La ciencia-ficción, como toda expresión artística, cuenta con obras atemporales que cualquier lector de cualquier época puede disfrutar; y con obras producto de su tiempo y para cuya comprensión es necesario un conocimiento previo de su marco de referencia temporal y social. Estas últimas nos sirven de puerta al pasado, que nos ayuda a entender determinados aspectos de la sociedad en cuyo seno fueron concebidas.
Sin embargo, al mismo tiempo, esa misma característica las puede hacer difíciles de entender por generaciones posteriores, puesto que es preciso tener un mínimo conocimiento histórico de su contexto para entender sus referencias, símbolos y significado.
Y no estoy hablando de novelas escritas en el siglo XIX o tras la Primera Guerra Mundial, no. Un día, las cosas que nosotros asumimos como «actualidad», como algo que todo el mundo sabe y entiende, dejan de serlo y se deslizan hacia la «historia». De repente, los lectores o los espectadores más jóvenes necesitan notas al pie para entender lo que leen o ven. Un buen ejemplo de ello es la Guerra Fría. Para un chaval de catorce años resulta difícil entender por qué los rusos son los malos en películas como Punto límite (1964) o por qué unos y otros se dedicaban a acumular bombas nucleares arriesgándose a acabar como en El día después (1983). No es fácil comprimir cincuenta años de historia en una explicación sencilla y concisa.
Sin embargo, hay todavía muchas películas de la Guerra Fría que pueden ser entendidas por los espectadores modernos, escapando al olvido y la nostalgia y, trascendiendo los temores de la época, hacer llegar su mensaje al mundo contemporáneo. La película que ahora comentamos es un ejemplo de ello: Dr. Strangelove, or How I Learned to Stop Worrying and Love the Bomb (Doctor Strangelove o cómo aprendí a dejar de preocuparme y amar la bomba, título que nada tiene que ver con el que, incomprensiblemente, se le dio en España), que capturó perfectamente la paranoia mental de la Guerra Fría, sugiriendo al mismo tiempo que ciertas actitudes norteamericanas podrían haberse heredado de los nazis.
Stanley Kubrick había escandalizado a la sociedad biempensante con su escabrosa película Lolita (1962). Mientras aún se encontraba en Inglaterra, empezó a rumiar su siguiente proyecto. Eran los años de la división en bloques, el comunista y el capitalista. La reciente crisis de los misiles cubanos había tenido al mundo en suspenso, aumentando aún más si cabe el miedo a un holocausto nuclear. Si un bando, deliberada o accidentalmente, pulsaba el botón, el otro respondería automáticamente. El cine se hizo eco de aquel renovado temor tras haber exprimido el miedo nuclear con las películas de monstruos mutantes de los cincuenta. Ahora los estudios de Hollywood se lanzaron a producir películas más serias que recordaban a los espectadores la fina línea que separaba la vida de la muerte en la América de la Guerra Fría.

» **OBJETIVO DE LA TAREA**:
Prosiga el fragmento sobre Doctor Strangelove a partir de su última oración. Los ítems son un material aparte, sin relación con el fragmento sobre Doctor Strangelove.

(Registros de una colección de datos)
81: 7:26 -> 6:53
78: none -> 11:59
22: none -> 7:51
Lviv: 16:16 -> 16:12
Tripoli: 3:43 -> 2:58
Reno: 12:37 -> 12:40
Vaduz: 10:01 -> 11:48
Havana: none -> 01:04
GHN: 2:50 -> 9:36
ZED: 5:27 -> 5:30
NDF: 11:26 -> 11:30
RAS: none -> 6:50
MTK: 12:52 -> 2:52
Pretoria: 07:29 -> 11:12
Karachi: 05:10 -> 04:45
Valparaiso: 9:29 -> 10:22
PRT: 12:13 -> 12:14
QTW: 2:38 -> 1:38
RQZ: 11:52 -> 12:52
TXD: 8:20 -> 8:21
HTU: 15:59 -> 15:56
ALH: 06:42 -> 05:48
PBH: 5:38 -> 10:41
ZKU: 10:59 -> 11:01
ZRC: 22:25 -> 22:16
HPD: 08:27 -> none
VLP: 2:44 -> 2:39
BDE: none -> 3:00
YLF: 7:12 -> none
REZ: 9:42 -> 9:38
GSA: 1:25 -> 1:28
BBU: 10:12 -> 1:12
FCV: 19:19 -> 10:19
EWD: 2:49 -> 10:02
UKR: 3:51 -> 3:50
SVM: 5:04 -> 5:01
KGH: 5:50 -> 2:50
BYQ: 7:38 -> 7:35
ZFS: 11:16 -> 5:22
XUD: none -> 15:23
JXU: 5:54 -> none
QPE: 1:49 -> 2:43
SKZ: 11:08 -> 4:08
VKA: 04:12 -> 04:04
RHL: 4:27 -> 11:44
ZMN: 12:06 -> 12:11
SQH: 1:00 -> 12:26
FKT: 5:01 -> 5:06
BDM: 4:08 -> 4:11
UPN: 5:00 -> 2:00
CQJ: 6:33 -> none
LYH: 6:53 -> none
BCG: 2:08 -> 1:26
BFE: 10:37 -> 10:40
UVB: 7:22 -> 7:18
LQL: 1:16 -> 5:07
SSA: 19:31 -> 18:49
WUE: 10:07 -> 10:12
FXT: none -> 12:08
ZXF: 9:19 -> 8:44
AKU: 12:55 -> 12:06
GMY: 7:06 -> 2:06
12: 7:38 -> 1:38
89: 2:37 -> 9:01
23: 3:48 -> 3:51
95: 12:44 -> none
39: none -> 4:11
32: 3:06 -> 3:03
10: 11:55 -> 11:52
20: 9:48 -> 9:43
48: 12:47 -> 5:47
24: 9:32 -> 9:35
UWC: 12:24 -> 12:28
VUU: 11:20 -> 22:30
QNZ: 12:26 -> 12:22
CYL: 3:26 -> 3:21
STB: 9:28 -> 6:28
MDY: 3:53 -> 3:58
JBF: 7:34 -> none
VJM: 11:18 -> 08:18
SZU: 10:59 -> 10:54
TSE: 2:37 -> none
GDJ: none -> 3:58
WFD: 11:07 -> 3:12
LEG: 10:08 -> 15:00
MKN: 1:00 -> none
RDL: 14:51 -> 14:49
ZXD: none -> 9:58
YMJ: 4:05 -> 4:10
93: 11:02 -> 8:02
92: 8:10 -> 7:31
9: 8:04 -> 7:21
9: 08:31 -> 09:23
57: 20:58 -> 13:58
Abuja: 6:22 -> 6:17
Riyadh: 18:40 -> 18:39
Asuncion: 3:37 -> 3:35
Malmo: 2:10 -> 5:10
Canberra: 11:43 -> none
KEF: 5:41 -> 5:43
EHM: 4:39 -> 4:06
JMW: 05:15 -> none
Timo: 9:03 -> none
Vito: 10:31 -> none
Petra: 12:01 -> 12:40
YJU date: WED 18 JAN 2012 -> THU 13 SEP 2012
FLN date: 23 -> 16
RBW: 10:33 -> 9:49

» **RESULTADO DE LA TAREA**:
Kubrick fue uno de los quedaron atrapados por aquél fenómeno social. Había pasado varios años documentándose y llegó a leer más de cincuenta libros sobre el tema. Aconsejado por un amigo del Instituto de Estudios Estratégicos, leyó una novela escrita por Peter George, Two Hours to Doom (publicada inicialmente como Red Alert ). Las largas horas de trabajo en el guión con James B. Harris, amigo y productor de algunas de sus películas anteriores, se prolongaban hasta entrada la noche y entonces, cuando sus cerebros se agotaban y empezaban a divagar, hacían bromas sobre las situaciones que surgían en el guión. La posibilidad de transformar el thriller nuclear rigorista en una comedia negra fue fraguando en la mente de Kubrick hasta que se decidió a exponer los aspectos más absurdos de la por lo demás peligrosa situación y la inutilidad e ignorancia de las personas que estaban encargadas de gestionar la misma a todos los niveles. Para plasmar ese nuevo enfoque contrató a una figura del Nuevo Periodismo, Terry Southern, que elaboró un guión aprovechando sólo la premisa inicial del libro para luego derivar hacia el absurdo y el apocalipsis final (la novela, por el contrario, terminaba con un providencial acuerdo in extremis entre rusos y americanos).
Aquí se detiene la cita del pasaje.